Render the lines of the data below as a JSON list of strings, with one string per line and blank lines omitted. Leave the pictures out of the list.

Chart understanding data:
======

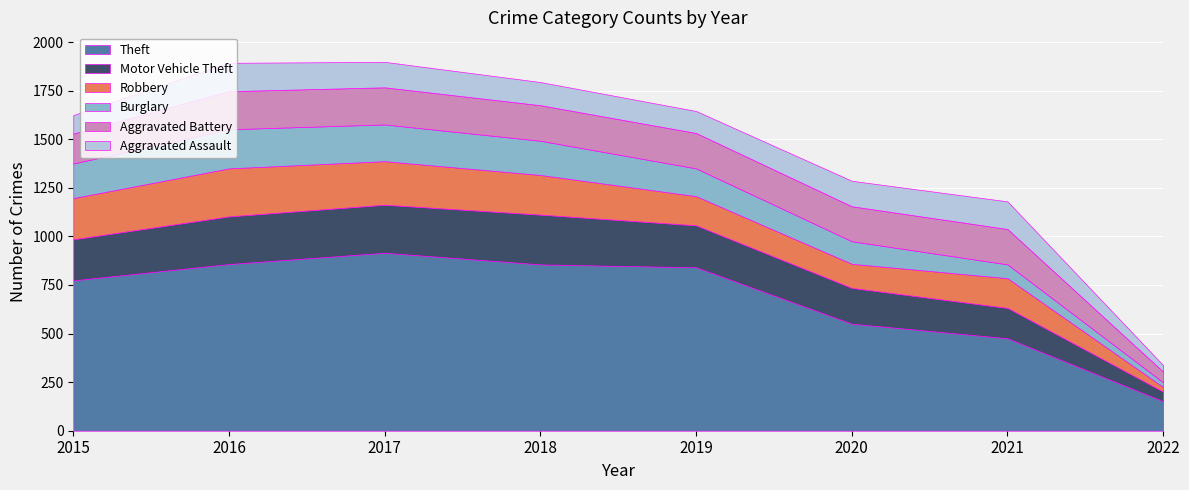

Which series has the largest total across all categories?

Theft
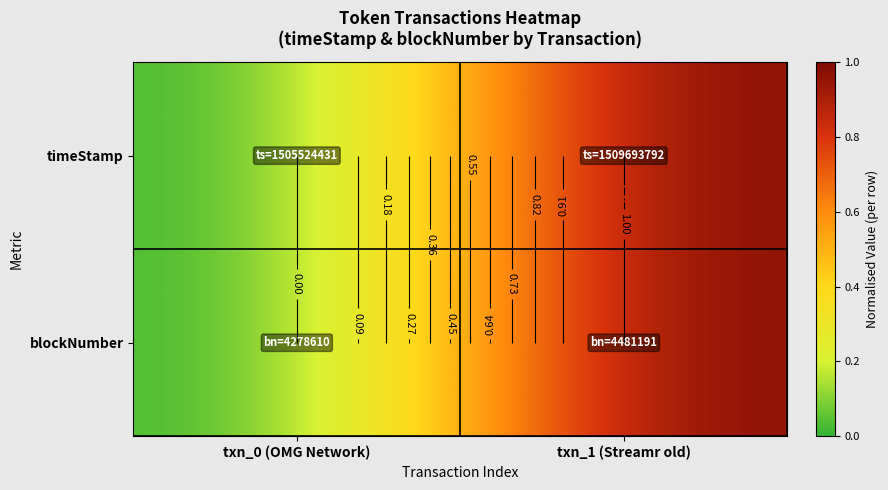

Which series changed the most between txn_0 (OMG Network) and txn_1 (Streamr old)?

timeStamp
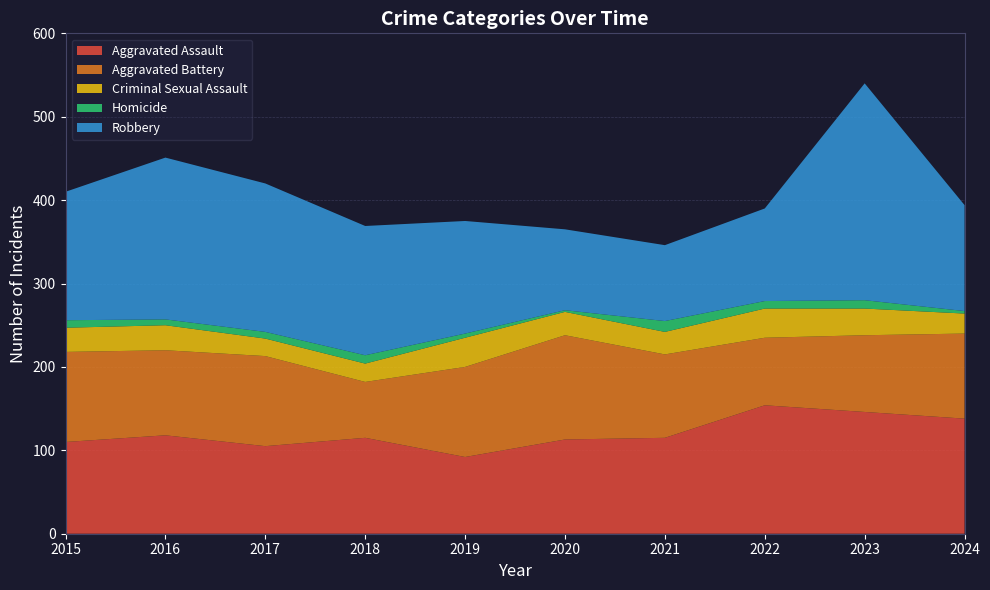

Reading right to left, list all the values displayed in this chart.

Aggravated Assault: 138	146	154	115	113	92	115	105	118	110
Aggravated Battery: 102	92	81	100	125	108	67	108	102	108
Criminal Sexual Assault: 24	32	35	27	28	35	22	21	30	29
Homicide: 3	10	9	13	2	5	10	8	7	9
Robbery: 127	260	111	91	97	135	155	178	194	154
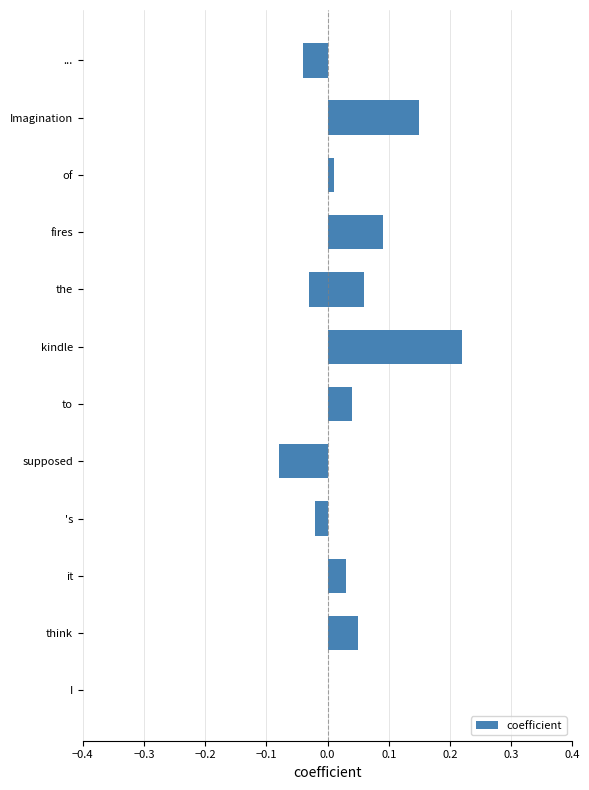

Does the chart contain stacked bars?

No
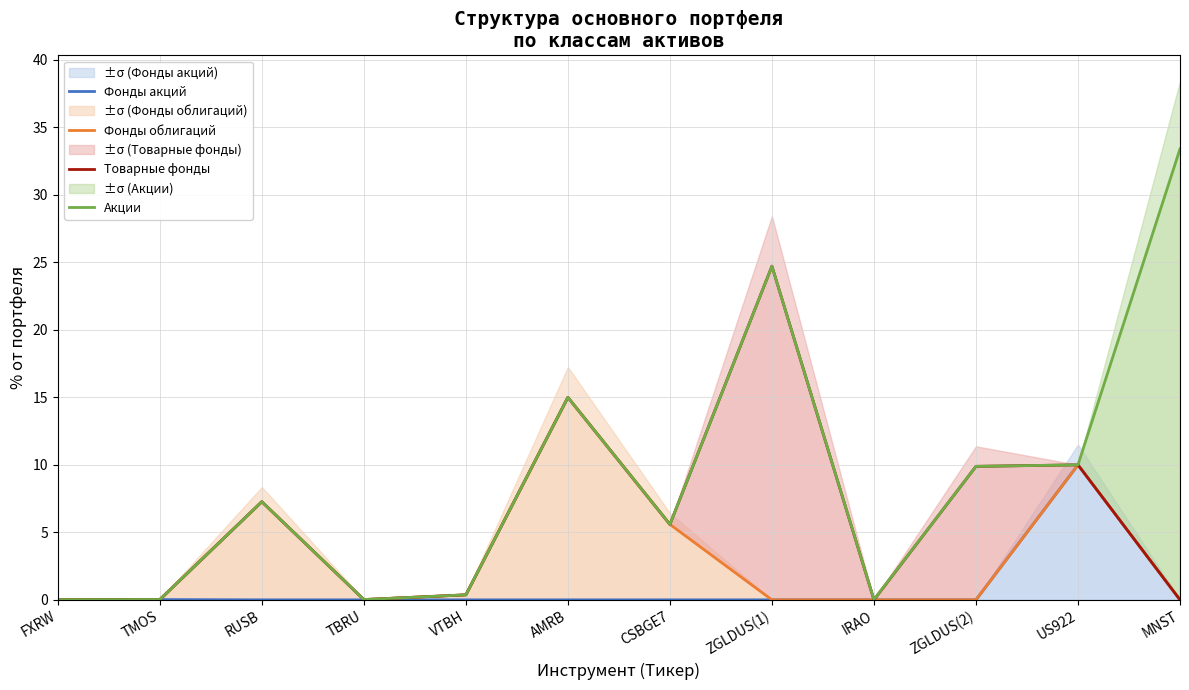

Reading left to right, list all the values displayed in this chart.

Фонды акций: FXRW=0.0	TMOS=0.0	RUSB=0.0	TBRU=0.0	VTBH=0.0	AMRB=0.0	CSBGE7=0.0	ZGLDUS(1)=0.0	IRAO=0.0	ZGLDUS(2)=0.0	US922=10.0	MNST=0.0
Фонды облигаций: FXRW=0.0	TMOS=0.0	RUSB=7.3	TBRU=0.0	VTBH=0.4	AMRB=15.0	CSBGE7=5.6	ZGLDUS(1)=0.0	IRAO=0.0	ZGLDUS(2)=0.0	US922=10.0	MNST=0.0
Товарные фонды: FXRW=0.0	TMOS=0.0	RUSB=7.3	TBRU=0.0	VTBH=0.4	AMRB=15.0	CSBGE7=5.6	ZGLDUS(1)=24.7	IRAO=0.0	ZGLDUS(2)=9.9	US922=10.0	MNST=0.0
Акции: FXRW=0.0	TMOS=0.0	RUSB=7.3	TBRU=0.0	VTBH=0.4	AMRB=15.0	CSBGE7=5.6	ZGLDUS(1)=24.7	IRAO=0.0	ZGLDUS(2)=9.9	US922=10.0	MNST=33.4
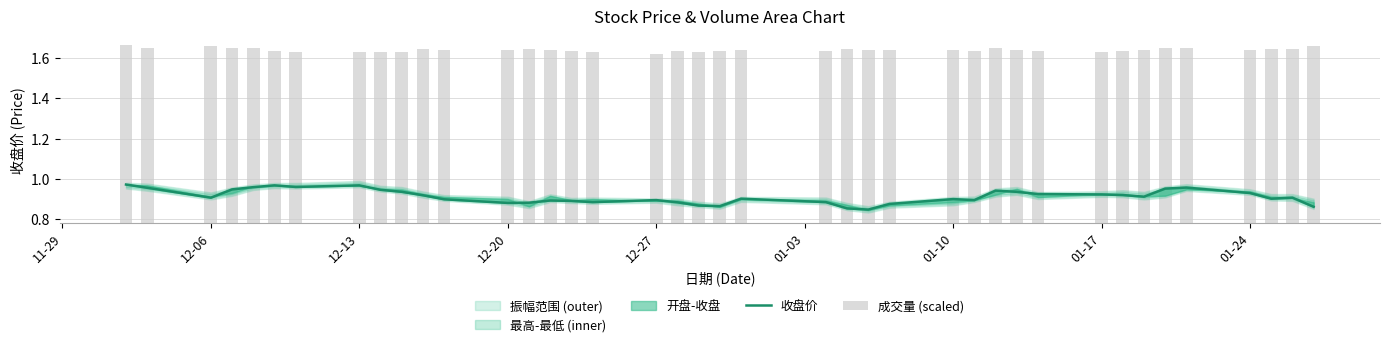

Which series has the largest range (max minus min)?

收盘价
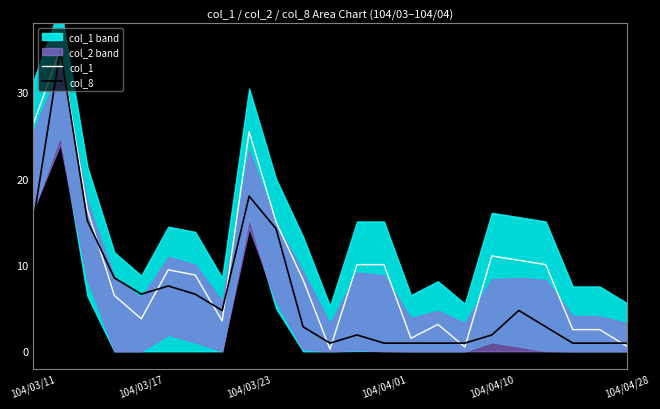

What is the maximum value for col_1?

35.0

======

**REPLY**
[
  "Which series has the largest total across all categories?",
  "Theft",
  "Which series changed the most between txn_0 (OMG Network) and txn_1 (Streamr old)?",
  "timeStamp",
  "Reading right to left, list all the values displayed in this chart.",
  "Aggravated Assault: 138\t146\t154\t115\t113\t92\t115\t105\t118\t110",
  "Aggravated Battery: 102\t92\t81\t100\t125\t108\t67\t108\t102\t108",
  "Criminal Sexual Assault: 24\t32\t35\t27\t28\t35\t22\t21\t30\t29",
  "Homicide: 3\t10\t9\t13\t2\t5\t10\t8\t7\t9",
  "Robbery: 127\t260\t111\t91\t97\t135\t155\t178\t194\t154",
  "Does the chart contain stacked bars?",
  "No",
  "Reading left to right, list all the values displayed in this chart.",
  "Фонды акций: FXRW=0.0\tTMOS=0.0\tRUSB=0.0\tTBRU=0.0\tVTBH=0.0\tAMRB=0.0\tCSBGE7=0.0\tZGLDUS(1)=0.0\tIRAO=0.0\tZGLDUS(2)=0.0\tUS922=10.0\tMNST=0.0",
  "Фонды облигаций: FXRW=0.0\tTMOS=0.0\tRUSB=7.3\tTBRU=0.0\tVTBH=0.4\tAMRB=15.0\tCSBGE7=5.6\tZGLDUS(1)=0.0\tIRAO=0.0\tZGLDUS(2)=0.0\tUS922=10.0\tMNST=0.0",
  "Товарные фонды: FXRW=0.0\tTMOS=0.0\tRUSB=7.3\tTBRU=0.0\tVTBH=0.4\tAMRB=15.0\tCSBGE7=5.6\tZGLDUS(1)=24.7\tIRAO=0.0\tZGLDUS(2)=9.9\tUS922=10.0\tMNST=0.0",
  "Акции: FXRW=0.0\tTMOS=0.0\tRUSB=7.3\tTBRU=0.0\tVTBH=0.4\tAMRB=15.0\tCSBGE7=5.6\tZGLDUS(1)=24.7\tIRAO=0.0\tZGLDUS(2)=9.9\tUS922=10.0\tMNST=33.4",
  "Which series has the largest range (max minus min)?",
  "收盘价",
  "What is the maximum value for col_1?",
  "35.0"
]